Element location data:

-------

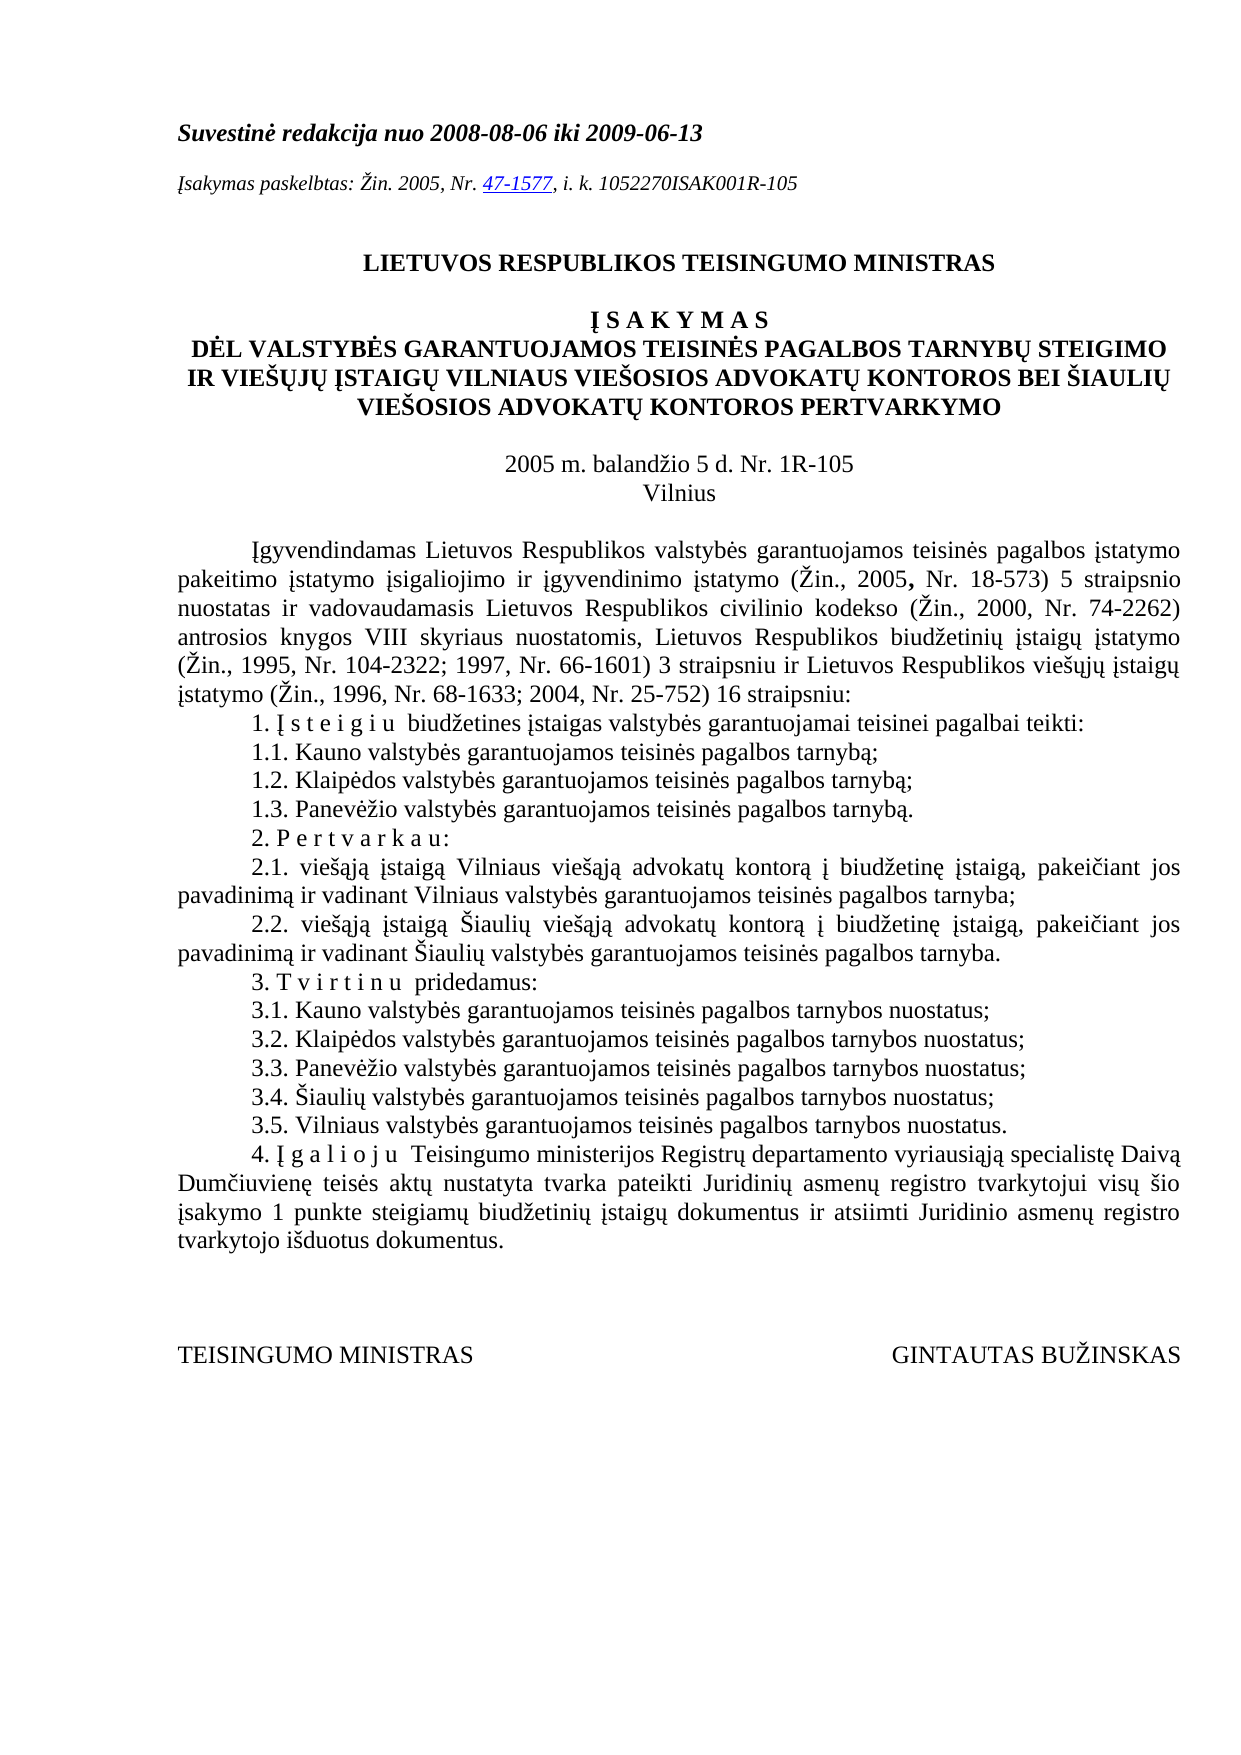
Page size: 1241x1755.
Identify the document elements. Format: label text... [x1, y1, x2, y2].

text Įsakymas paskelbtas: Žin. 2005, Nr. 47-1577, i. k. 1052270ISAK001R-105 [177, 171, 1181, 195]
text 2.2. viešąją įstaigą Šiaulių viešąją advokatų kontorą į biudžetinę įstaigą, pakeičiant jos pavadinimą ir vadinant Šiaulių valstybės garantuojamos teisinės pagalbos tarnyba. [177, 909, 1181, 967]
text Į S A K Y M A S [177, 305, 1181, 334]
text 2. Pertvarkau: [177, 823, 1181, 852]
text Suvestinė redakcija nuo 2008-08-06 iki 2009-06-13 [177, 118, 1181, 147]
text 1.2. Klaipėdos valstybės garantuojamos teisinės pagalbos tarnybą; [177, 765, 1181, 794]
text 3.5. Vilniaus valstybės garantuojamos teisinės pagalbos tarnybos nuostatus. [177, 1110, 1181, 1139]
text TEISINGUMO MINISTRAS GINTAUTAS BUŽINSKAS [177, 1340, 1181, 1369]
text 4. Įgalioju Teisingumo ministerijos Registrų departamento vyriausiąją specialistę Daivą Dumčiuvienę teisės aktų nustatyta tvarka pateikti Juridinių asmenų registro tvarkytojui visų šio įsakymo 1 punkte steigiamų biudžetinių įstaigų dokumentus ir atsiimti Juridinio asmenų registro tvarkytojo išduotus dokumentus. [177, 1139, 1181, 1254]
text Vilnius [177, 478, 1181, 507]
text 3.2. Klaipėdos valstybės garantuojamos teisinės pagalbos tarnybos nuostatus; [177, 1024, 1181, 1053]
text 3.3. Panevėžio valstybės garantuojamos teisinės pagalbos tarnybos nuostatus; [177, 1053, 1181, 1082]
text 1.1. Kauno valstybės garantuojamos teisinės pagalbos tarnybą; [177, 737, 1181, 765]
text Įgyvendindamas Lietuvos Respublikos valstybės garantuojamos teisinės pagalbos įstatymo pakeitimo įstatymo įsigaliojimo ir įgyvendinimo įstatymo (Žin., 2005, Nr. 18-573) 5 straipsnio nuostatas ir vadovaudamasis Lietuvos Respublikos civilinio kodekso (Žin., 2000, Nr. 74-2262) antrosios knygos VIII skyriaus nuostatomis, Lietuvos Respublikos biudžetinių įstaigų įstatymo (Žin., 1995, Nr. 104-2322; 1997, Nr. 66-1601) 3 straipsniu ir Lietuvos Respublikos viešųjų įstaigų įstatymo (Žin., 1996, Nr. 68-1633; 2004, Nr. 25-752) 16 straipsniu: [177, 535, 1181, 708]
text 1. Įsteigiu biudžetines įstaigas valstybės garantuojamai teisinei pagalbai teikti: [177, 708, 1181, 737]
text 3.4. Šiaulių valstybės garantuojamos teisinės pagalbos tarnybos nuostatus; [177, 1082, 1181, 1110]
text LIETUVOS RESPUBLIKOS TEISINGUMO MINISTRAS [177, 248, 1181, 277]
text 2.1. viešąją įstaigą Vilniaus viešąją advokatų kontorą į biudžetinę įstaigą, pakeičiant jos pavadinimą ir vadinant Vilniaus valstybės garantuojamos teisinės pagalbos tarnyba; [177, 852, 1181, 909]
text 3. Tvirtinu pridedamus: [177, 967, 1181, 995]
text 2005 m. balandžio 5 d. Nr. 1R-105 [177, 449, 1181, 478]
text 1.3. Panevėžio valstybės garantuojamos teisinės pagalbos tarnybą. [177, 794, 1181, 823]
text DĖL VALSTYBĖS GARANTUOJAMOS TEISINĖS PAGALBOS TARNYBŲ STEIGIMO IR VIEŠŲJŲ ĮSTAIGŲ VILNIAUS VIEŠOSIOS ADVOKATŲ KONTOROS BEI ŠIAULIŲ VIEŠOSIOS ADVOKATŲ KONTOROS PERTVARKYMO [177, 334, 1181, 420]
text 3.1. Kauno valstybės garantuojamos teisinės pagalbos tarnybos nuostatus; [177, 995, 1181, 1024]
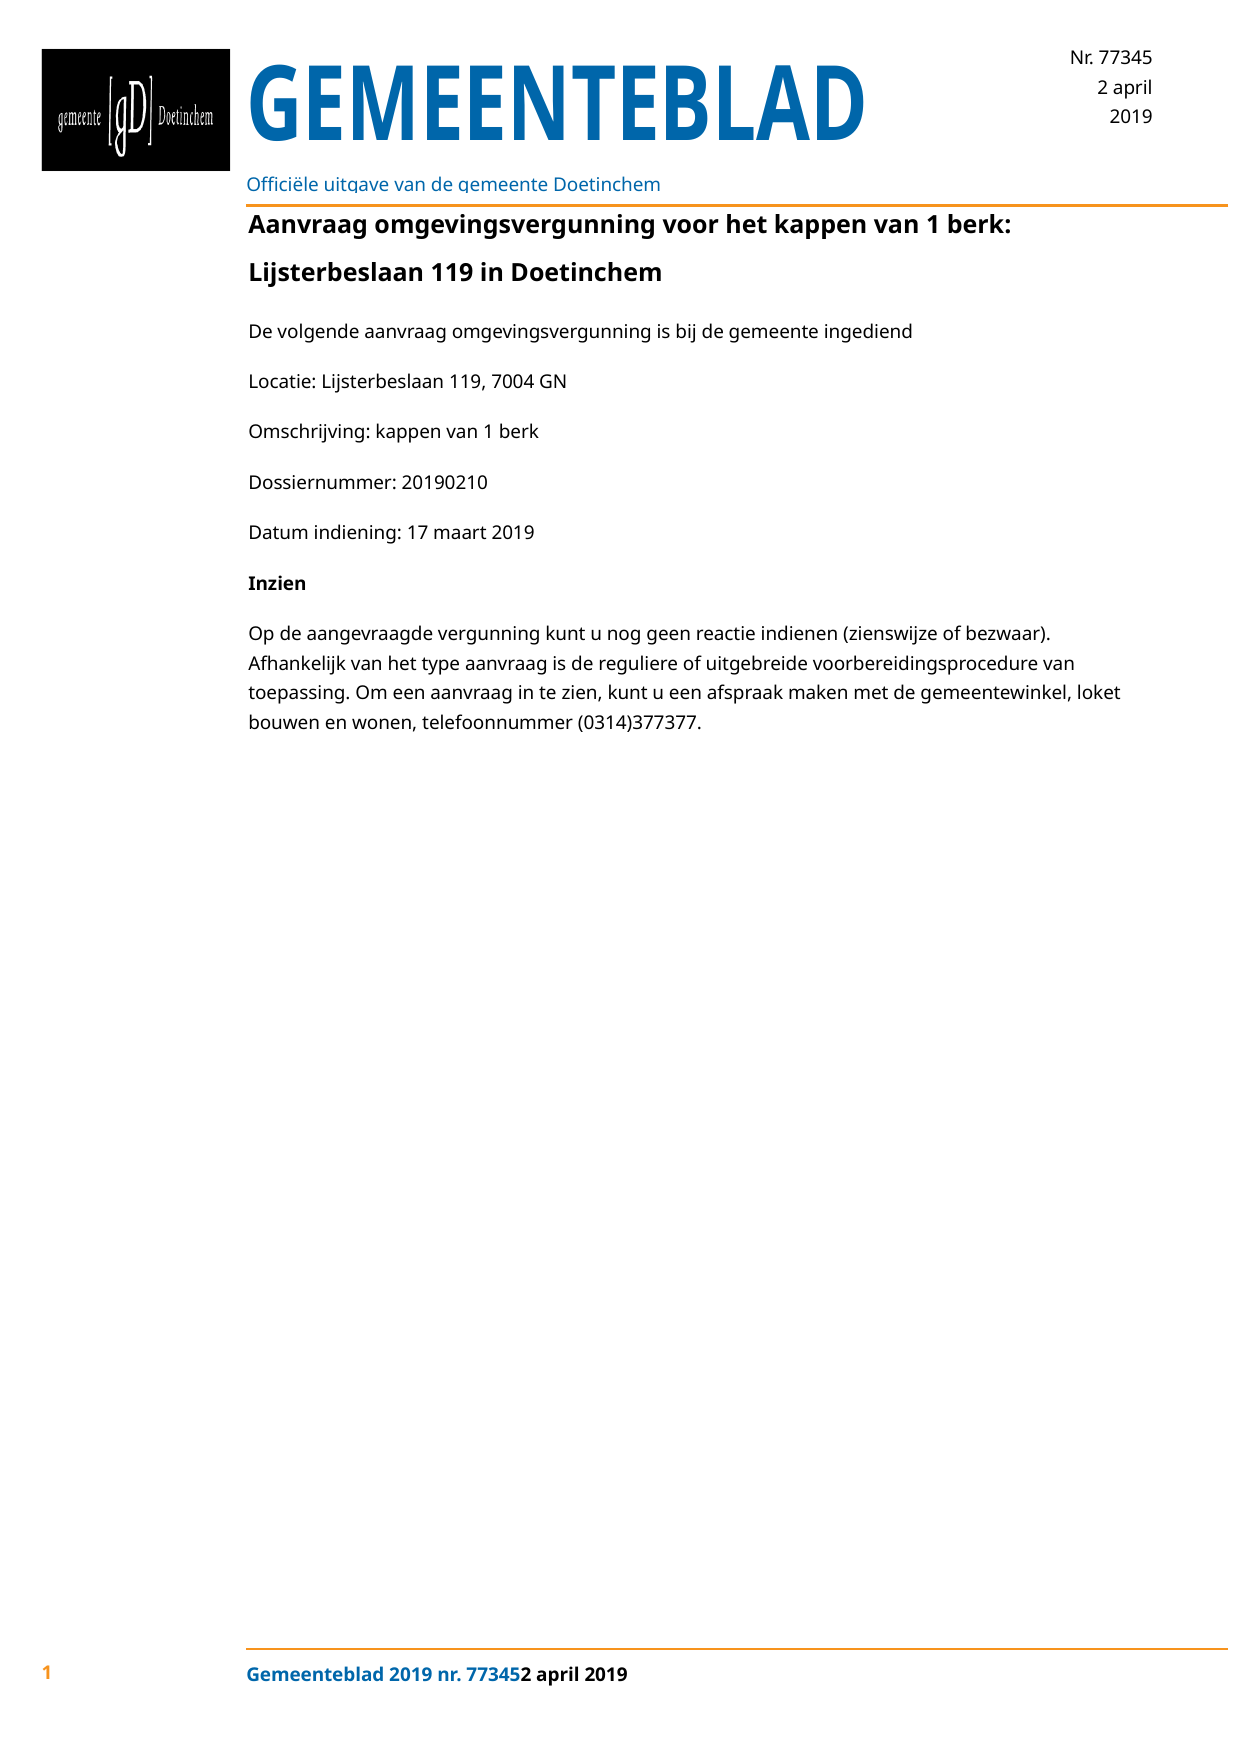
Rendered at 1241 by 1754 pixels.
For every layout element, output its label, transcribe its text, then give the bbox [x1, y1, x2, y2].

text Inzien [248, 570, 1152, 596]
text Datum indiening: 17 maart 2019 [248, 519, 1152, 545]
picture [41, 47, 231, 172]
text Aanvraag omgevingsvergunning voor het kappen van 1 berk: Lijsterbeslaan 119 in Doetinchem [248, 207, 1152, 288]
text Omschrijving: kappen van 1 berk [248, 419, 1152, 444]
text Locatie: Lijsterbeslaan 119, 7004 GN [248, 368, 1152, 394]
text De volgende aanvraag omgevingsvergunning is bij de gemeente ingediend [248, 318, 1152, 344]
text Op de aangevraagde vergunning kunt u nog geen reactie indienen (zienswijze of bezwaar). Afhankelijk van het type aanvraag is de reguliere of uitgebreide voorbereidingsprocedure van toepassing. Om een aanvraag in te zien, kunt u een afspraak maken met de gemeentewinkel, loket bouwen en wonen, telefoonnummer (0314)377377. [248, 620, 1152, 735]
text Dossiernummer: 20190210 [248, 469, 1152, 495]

-------

* _Short exercise_
Starting at the beginning of the material and ending with the line that contains "Identify the document", write those lines out again with "Canvas size" substituted for "Page size" and nothing else changed. Leave the pictures out.

* _Reply_
Canvas size: 1241x1755.
Identify the document elements. Format: label text... [x1, y1, x2, y2].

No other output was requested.